I might here mention in passing that a small sixpenny tin of peas will be found very useful in ornamenting a boiled leg of mutton. If you want to make a boiled leg of mutton look really nice, proceed as follows:—Of course you have boiled turnips and carrots with it. Boil the turnips whole, and when they are tender take them out of the water and cut each turnip in half and scoop out the centre, so as to make it like a cup. Now take the outside part of the carrot, which is a brighter red than the inside part, and chop it up into small pieces. Place the leg of mutton in the centre of the dish, and pour over it either some of the water in which it is boiled or some thick caper sauce. Now fill up these cups made out of the scooped turnips cut in half with a tablespoonful of green peas and a tablespoonful of chopped-up carrot alternately. It is a very simple garnish, and gives but little trouble; but what a difference it makes in the appearance!

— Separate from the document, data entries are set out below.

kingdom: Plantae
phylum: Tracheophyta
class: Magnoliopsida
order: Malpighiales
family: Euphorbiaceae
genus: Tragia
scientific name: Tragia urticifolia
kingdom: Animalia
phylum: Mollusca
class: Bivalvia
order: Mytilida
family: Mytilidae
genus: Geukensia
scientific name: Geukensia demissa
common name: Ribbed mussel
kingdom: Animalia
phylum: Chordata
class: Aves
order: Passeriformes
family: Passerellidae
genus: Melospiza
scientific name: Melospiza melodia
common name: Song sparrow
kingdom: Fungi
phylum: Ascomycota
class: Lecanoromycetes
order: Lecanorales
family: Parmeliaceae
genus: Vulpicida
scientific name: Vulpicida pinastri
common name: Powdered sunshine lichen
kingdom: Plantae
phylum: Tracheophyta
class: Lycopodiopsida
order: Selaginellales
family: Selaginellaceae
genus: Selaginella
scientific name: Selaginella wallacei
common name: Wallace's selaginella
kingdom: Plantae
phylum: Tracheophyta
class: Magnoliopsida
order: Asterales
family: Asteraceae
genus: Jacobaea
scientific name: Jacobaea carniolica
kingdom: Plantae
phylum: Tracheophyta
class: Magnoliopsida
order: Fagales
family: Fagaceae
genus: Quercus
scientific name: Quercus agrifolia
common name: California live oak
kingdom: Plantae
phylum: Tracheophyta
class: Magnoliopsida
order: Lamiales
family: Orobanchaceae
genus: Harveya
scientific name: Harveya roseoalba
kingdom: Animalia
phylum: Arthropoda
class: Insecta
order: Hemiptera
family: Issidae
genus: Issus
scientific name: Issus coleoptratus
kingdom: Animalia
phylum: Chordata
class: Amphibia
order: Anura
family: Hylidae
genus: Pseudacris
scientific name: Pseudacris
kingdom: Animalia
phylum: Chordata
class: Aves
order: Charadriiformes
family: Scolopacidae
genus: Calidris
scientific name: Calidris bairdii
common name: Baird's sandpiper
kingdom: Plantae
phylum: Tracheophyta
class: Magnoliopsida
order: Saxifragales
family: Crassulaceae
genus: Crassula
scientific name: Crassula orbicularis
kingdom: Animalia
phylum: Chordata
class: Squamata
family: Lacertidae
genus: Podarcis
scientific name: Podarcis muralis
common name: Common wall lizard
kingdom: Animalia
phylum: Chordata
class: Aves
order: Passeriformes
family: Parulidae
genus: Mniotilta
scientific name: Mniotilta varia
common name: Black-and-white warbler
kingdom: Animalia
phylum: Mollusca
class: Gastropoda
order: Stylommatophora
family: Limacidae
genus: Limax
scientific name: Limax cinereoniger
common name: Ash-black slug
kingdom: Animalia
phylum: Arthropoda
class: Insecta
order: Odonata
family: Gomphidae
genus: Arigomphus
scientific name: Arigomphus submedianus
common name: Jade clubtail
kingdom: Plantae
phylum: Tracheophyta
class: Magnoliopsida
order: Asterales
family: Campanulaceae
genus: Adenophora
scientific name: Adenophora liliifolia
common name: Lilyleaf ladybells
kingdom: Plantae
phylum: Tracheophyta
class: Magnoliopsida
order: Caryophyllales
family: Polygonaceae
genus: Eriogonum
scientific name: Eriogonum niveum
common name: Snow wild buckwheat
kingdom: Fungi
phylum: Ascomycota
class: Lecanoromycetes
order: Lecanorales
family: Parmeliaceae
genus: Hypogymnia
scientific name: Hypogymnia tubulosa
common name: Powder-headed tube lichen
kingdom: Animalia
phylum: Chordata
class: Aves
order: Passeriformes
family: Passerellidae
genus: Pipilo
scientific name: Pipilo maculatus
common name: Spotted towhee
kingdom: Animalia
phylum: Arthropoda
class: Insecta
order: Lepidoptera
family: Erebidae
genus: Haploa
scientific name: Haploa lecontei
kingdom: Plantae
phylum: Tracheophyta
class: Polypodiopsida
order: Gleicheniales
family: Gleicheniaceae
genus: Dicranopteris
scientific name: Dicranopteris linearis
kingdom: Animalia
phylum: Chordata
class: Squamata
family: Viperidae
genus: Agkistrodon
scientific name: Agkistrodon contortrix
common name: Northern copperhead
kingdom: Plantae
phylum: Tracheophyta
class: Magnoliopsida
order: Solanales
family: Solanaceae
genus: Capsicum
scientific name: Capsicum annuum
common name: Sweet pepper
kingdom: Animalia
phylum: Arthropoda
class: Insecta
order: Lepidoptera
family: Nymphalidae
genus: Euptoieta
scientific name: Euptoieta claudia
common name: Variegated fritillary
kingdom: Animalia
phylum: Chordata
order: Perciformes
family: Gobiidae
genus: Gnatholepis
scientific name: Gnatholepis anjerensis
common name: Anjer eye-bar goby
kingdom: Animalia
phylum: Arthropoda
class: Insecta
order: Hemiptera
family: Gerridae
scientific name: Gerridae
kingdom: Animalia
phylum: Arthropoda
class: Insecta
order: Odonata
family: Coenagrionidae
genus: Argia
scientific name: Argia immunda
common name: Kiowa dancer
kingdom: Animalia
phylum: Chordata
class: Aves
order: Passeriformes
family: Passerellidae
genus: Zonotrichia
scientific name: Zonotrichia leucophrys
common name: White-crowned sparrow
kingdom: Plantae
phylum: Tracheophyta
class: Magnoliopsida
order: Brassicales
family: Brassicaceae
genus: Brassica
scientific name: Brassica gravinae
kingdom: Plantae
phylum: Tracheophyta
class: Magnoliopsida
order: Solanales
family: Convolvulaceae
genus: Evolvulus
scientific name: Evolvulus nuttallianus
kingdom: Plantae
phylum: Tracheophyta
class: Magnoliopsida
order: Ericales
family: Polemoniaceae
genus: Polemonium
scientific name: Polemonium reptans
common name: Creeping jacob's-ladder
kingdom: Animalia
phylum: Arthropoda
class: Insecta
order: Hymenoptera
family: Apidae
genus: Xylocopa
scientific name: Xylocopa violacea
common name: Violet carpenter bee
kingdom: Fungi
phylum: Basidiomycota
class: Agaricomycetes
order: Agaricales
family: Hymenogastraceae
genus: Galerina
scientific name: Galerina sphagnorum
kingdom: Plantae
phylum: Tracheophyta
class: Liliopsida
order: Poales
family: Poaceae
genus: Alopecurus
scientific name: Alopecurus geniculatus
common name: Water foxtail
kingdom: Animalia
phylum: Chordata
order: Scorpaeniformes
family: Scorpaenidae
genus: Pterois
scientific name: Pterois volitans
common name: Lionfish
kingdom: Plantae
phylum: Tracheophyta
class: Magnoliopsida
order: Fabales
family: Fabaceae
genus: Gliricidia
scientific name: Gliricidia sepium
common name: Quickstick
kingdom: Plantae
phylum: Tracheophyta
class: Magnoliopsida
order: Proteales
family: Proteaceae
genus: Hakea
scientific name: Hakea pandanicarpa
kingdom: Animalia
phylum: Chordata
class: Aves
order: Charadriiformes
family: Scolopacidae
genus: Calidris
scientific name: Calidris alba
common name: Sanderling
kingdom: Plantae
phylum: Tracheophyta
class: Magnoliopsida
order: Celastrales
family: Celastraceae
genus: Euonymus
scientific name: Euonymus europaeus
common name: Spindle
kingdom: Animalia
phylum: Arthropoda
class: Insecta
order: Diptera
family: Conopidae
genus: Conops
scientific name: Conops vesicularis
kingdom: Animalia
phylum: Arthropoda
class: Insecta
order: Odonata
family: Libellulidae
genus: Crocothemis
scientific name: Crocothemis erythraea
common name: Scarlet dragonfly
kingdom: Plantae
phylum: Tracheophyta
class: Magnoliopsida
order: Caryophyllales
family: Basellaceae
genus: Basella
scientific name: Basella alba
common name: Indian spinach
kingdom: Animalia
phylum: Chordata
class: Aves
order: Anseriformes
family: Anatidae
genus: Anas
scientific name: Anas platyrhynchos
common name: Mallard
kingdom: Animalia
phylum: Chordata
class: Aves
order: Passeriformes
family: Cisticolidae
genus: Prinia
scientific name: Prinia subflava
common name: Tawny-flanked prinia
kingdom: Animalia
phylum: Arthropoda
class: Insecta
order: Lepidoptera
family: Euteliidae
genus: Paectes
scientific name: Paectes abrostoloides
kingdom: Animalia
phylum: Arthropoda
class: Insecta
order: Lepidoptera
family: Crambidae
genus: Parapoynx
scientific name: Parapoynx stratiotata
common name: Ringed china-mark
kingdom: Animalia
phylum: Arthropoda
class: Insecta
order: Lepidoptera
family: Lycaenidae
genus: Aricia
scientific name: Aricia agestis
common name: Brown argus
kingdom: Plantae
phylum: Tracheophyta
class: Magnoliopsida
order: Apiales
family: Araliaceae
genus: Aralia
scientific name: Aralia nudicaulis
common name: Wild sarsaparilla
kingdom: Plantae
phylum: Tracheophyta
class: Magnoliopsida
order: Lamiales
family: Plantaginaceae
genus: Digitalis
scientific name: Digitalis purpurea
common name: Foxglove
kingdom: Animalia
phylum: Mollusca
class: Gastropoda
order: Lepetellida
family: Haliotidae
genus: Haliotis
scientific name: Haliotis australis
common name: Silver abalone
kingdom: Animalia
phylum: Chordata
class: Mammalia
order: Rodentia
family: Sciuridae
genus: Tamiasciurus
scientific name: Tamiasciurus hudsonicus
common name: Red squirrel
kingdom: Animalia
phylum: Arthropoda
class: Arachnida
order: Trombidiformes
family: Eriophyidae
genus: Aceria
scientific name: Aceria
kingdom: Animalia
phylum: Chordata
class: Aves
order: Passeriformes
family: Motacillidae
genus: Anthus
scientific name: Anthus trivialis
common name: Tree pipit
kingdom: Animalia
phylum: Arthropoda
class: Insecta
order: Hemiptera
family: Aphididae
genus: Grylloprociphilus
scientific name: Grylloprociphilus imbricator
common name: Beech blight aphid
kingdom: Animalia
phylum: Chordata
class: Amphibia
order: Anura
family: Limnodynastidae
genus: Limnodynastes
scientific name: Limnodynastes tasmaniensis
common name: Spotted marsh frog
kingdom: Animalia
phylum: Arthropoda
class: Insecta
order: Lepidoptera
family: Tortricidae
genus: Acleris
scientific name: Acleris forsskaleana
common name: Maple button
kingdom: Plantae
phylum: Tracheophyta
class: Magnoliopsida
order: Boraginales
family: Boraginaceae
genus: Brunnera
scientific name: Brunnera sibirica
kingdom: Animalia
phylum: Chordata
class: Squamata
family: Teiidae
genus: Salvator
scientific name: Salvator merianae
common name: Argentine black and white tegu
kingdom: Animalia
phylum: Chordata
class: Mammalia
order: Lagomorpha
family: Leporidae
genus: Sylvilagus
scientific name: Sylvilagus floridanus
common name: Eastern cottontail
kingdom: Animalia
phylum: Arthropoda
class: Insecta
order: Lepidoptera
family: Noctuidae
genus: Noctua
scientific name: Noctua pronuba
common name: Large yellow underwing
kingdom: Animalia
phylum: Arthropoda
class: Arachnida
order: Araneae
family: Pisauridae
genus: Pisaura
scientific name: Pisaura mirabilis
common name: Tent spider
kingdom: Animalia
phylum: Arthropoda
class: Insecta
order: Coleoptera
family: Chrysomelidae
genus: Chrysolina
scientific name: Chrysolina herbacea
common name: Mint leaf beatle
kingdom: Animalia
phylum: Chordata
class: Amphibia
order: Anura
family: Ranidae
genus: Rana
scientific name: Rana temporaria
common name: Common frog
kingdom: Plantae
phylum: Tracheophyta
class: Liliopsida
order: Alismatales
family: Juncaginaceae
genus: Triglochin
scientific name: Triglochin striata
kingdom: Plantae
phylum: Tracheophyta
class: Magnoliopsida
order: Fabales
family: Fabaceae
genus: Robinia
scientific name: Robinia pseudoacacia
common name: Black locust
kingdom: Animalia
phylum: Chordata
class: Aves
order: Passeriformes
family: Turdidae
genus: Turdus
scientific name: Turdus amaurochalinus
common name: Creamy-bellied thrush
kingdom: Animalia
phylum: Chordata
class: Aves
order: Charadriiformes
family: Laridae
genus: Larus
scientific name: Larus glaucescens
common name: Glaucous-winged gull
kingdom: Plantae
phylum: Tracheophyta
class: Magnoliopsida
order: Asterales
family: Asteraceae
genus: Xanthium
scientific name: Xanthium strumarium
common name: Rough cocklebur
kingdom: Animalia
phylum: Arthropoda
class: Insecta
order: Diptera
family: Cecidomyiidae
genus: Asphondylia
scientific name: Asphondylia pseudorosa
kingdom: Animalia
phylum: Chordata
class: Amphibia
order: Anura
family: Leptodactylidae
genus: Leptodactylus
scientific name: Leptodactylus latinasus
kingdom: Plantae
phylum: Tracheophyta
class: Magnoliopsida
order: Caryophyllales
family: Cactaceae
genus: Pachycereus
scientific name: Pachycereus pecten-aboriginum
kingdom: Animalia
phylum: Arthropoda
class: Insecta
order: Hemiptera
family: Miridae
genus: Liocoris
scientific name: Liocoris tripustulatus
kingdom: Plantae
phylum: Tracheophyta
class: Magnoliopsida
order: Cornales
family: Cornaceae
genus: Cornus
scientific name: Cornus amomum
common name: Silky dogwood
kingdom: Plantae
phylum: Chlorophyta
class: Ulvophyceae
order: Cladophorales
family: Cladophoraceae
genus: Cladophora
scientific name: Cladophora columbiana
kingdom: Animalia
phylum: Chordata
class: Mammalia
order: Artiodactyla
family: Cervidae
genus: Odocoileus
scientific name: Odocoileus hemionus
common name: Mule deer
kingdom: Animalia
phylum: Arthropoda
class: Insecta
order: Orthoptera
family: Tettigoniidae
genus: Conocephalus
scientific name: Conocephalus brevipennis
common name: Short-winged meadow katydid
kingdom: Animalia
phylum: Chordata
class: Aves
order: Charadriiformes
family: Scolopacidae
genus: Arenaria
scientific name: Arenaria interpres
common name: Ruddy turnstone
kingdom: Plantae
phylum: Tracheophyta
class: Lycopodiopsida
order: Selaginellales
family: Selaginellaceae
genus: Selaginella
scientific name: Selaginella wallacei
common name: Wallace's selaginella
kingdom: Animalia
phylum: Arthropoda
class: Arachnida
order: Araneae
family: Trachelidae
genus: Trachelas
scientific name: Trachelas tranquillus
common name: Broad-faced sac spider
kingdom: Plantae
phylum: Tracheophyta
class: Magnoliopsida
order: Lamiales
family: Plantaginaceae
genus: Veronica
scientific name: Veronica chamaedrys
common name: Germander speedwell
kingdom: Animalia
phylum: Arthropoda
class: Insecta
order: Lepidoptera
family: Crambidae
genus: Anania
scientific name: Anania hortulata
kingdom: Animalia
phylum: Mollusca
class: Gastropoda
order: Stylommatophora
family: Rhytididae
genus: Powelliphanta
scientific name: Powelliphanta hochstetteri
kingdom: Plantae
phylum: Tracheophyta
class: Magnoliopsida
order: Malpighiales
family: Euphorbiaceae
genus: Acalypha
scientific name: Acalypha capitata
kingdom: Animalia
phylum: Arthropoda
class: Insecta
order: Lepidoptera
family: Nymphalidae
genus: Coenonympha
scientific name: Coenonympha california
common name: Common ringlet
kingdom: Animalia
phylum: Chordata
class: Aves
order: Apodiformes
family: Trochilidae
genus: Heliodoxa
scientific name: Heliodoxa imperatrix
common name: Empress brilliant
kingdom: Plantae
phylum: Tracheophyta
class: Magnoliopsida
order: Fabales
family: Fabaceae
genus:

We will next take French beans, or, as they are properly called, haricots verts. I think these deserve to be served in a course by themselves, even more than peas. If they are served with a joint they must simply be made hot in a tin, then drained and allowed to dry, and handed round just as they are. French beans go best with a haunch of venison or roast mutton. If, however, you serve the beans as a course by themselves, you must, after making them hot and draining off the liquid, add a couple of tablespoonfuls of good white sauce, that is béchamel sauce, or if you have none, add to a tin of beans about enough fresh butter to fill a dessertspoon; add also about a saltspoonful of finely chopped fresh parsley, a little pepper and salt, and about a teaspoonful or rather more of lemon-juice, as well as a little powdered sugar. The beans should be tossed lightly together until the butter is dissolved, and then served.